◆ Records for the exercise ◆
■ ■ ■ ■ ■

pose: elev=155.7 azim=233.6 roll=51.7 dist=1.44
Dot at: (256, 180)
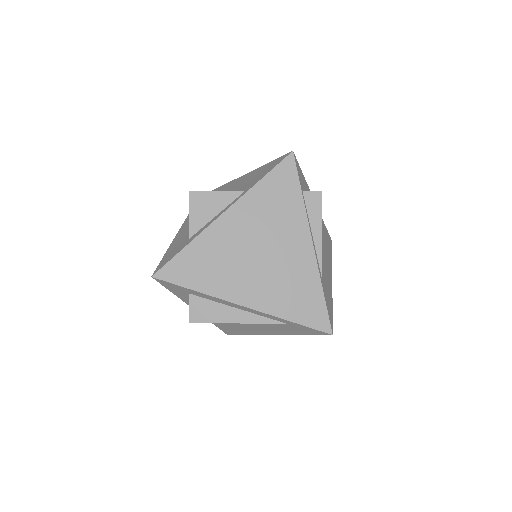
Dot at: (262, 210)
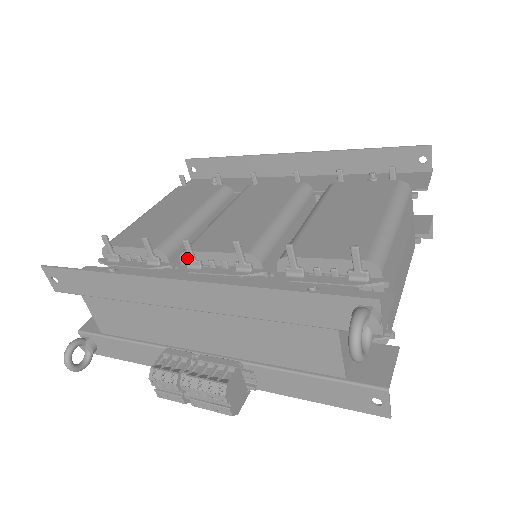
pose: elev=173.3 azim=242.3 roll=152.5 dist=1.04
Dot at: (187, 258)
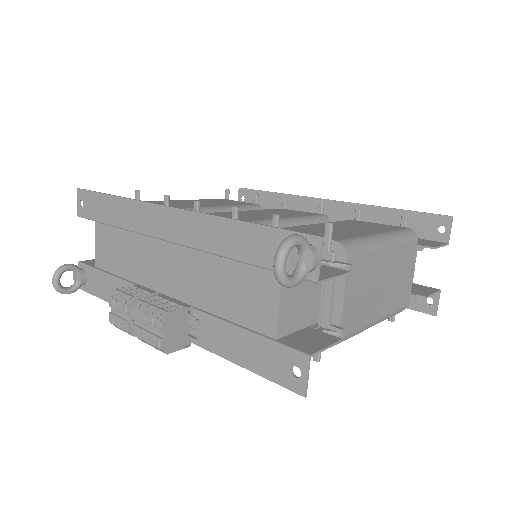
Dot at: occluded
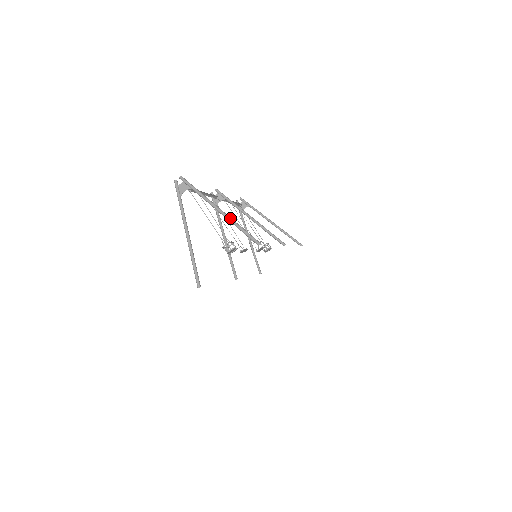
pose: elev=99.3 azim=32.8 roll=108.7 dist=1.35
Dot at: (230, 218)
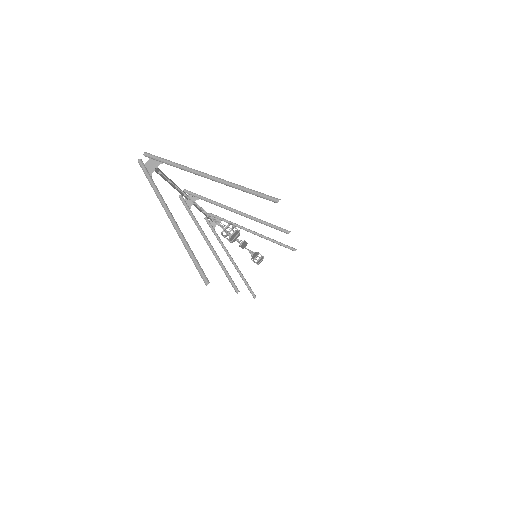
Dot at: (227, 181)
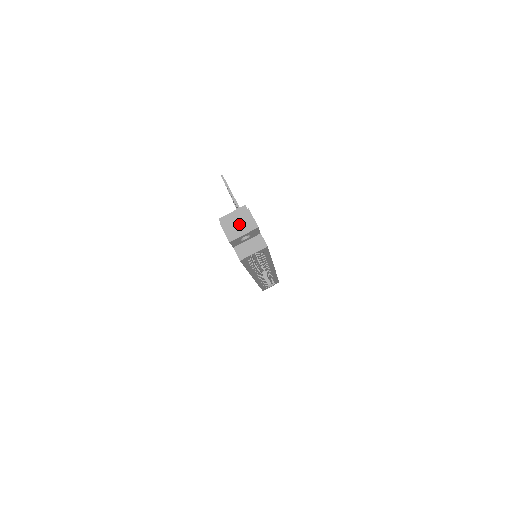
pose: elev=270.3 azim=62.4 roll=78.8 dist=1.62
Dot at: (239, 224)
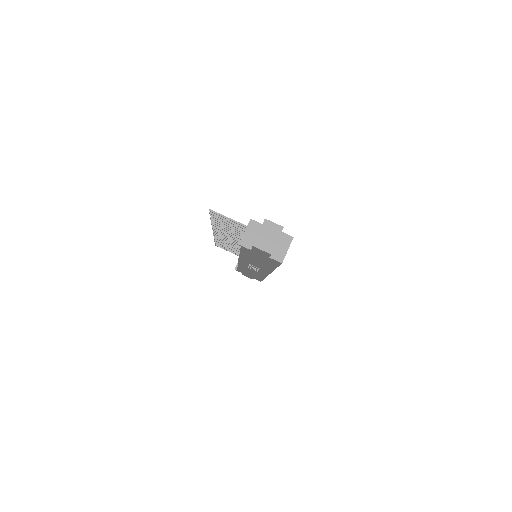
Dot at: (267, 235)
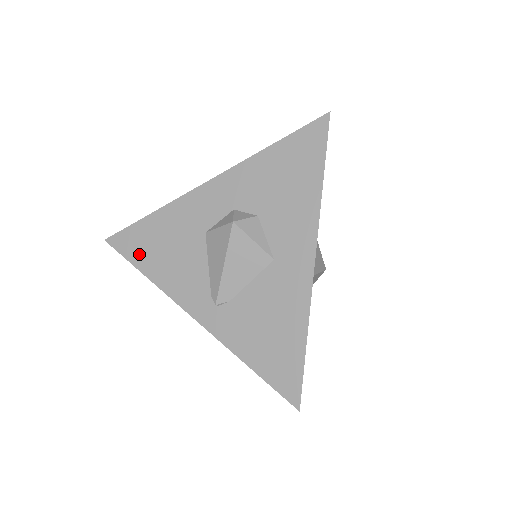
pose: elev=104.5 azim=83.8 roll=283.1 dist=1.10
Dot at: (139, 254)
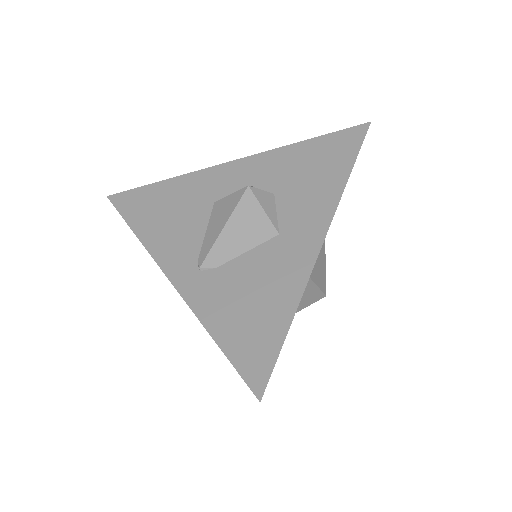
Dot at: (137, 212)
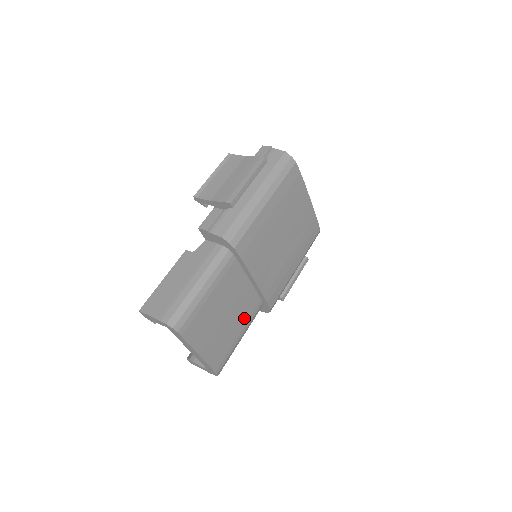
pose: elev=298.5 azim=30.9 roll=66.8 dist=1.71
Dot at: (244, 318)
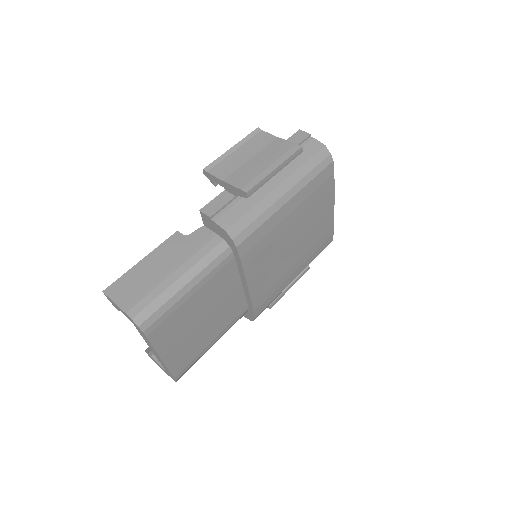
Dot at: (223, 324)
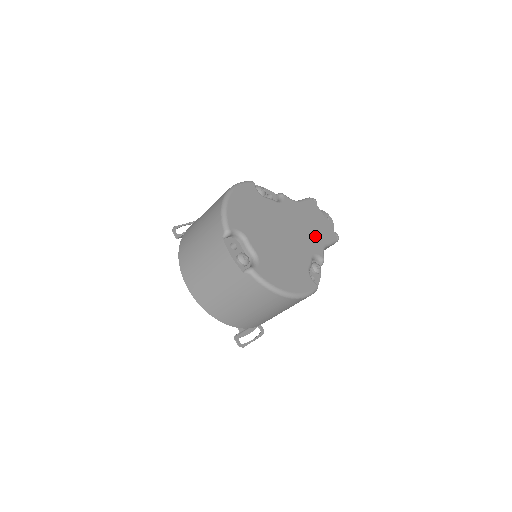
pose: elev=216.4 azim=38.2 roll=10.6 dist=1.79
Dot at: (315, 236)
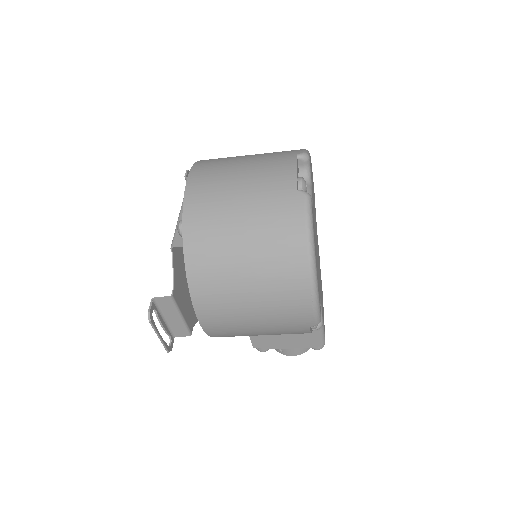
Dot at: occluded
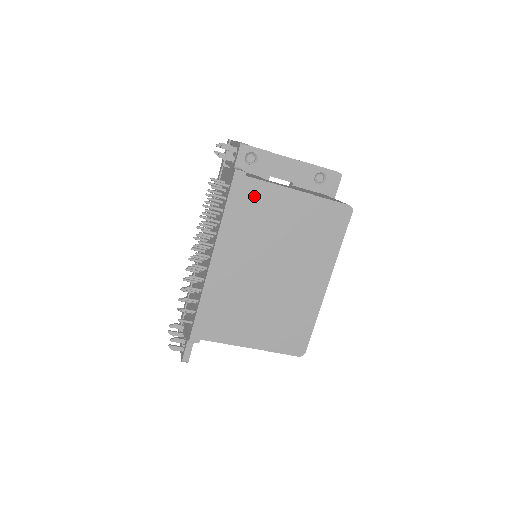
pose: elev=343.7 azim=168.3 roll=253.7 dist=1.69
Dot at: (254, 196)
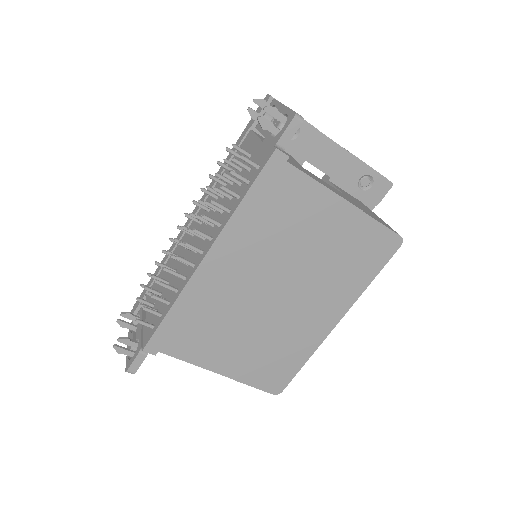
Dot at: (288, 192)
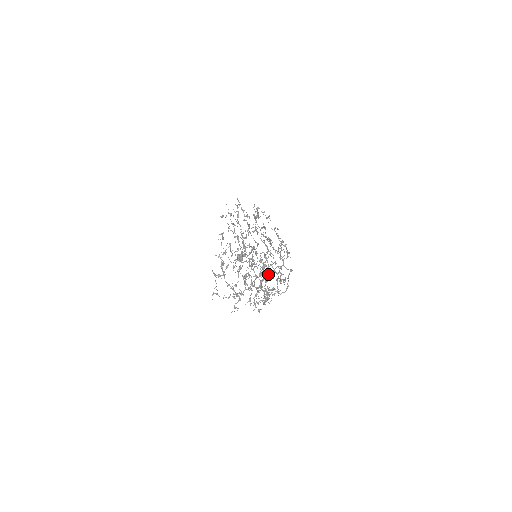
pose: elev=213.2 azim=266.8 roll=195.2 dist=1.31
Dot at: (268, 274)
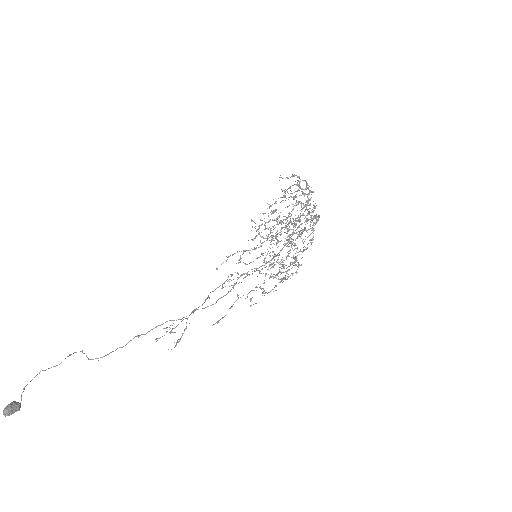
Dot at: occluded
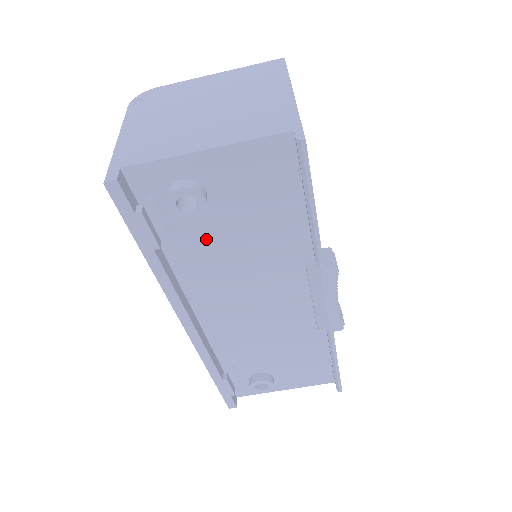
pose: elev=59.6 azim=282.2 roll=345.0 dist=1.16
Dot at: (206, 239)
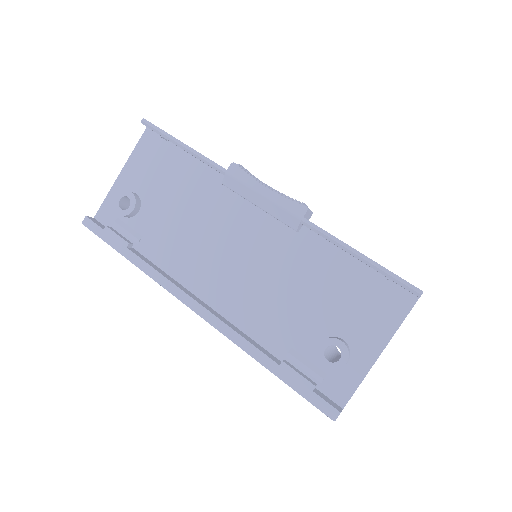
Dot at: (159, 225)
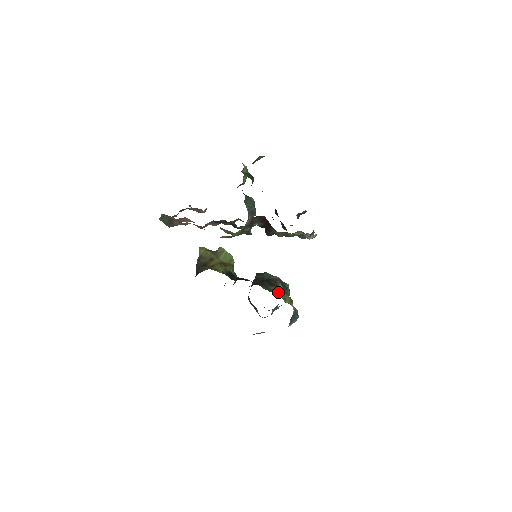
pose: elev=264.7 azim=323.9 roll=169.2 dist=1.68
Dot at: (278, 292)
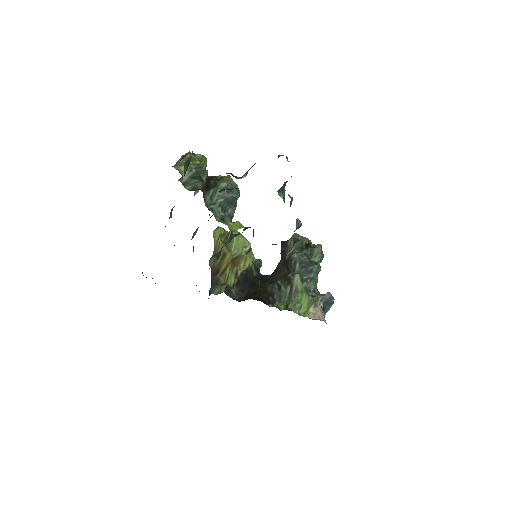
Dot at: (291, 298)
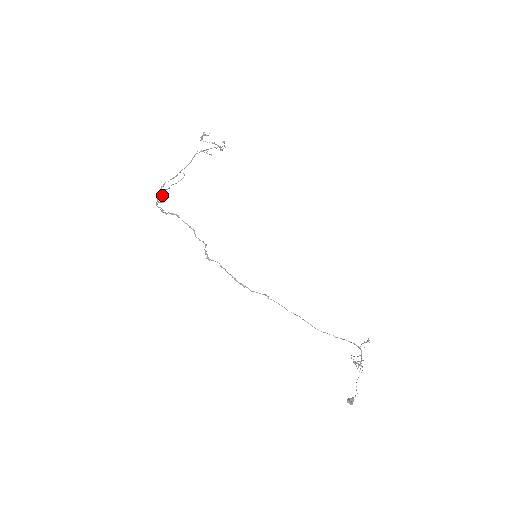
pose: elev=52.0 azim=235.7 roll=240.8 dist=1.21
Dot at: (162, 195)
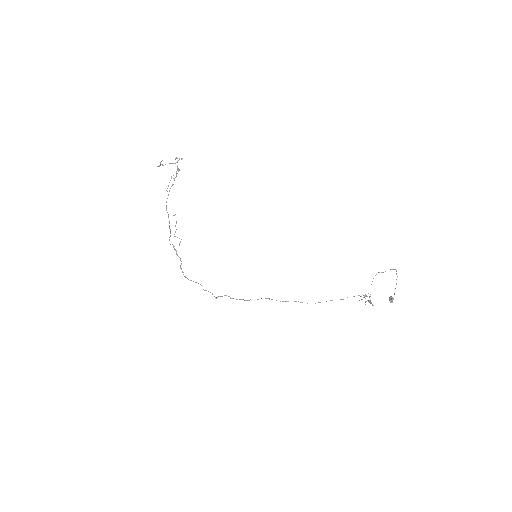
Dot at: occluded
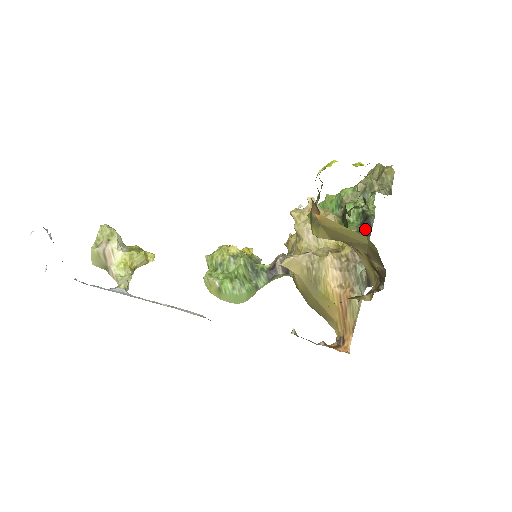
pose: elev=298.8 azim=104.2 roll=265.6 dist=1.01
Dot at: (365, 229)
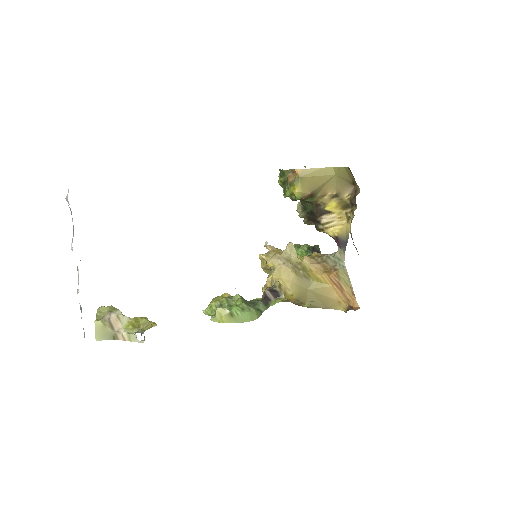
Dot at: occluded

■ ■ ■ ■ ■

◆ What to produce ◆
Please print every line of the listing above again, unchanged, and leave the pictures out.

◆ Final result ◆
pose: elev=155.7 azim=233.6 roll=51.7 dist=1.44
Dot at: (256, 180)
Dot at: (262, 210)
pose: elev=173.3 azim=242.3 roll=152.5 dist=1.04
Dot at: (187, 258)
Dot at: occluded
pose: elev=99.3 azim=32.8 roll=108.7 dist=1.35
Dot at: (230, 218)
Dot at: (227, 181)
pose: elev=270.3 azim=62.4 roll=78.8 dist=1.62
Dot at: (239, 224)
Dot at: (267, 235)
pose: elev=104.5 azim=83.8 roll=283.1 dist=1.10
Dot at: (139, 254)
Dot at: (137, 212)
pose: elev=298.5 azim=30.9 roll=66.8 dist=1.71
Dot at: (244, 318)
Dot at: (223, 324)
pose: elev=216.4 azim=38.2 roll=10.6 dist=1.79
Dot at: (315, 236)
Dot at: occluded
pose: elev=343.7 azim=168.3 roll=253.7 dist=1.69
Dot at: (254, 196)
Dot at: (288, 192)
pose: elev=213.2 azim=266.8 roll=195.2 dist=1.31
Dot at: (268, 274)
Dot at: occluded
pose: elev=59.6 azim=282.2 roll=345.0 dist=1.16
Dot at: (206, 239)
Dot at: (159, 225)
pose: elev=264.7 azim=323.9 roll=169.2 dist=1.68
Dot at: (278, 292)
Dot at: (291, 298)
pose: elev=52.0 azim=235.7 roll=240.8 dist=1.21
Dot at: (162, 195)
Dot at: occluded
pose: elev=298.8 azim=104.2 roll=265.6 dist=1.01
Dot at: (365, 229)
Dot at: occluded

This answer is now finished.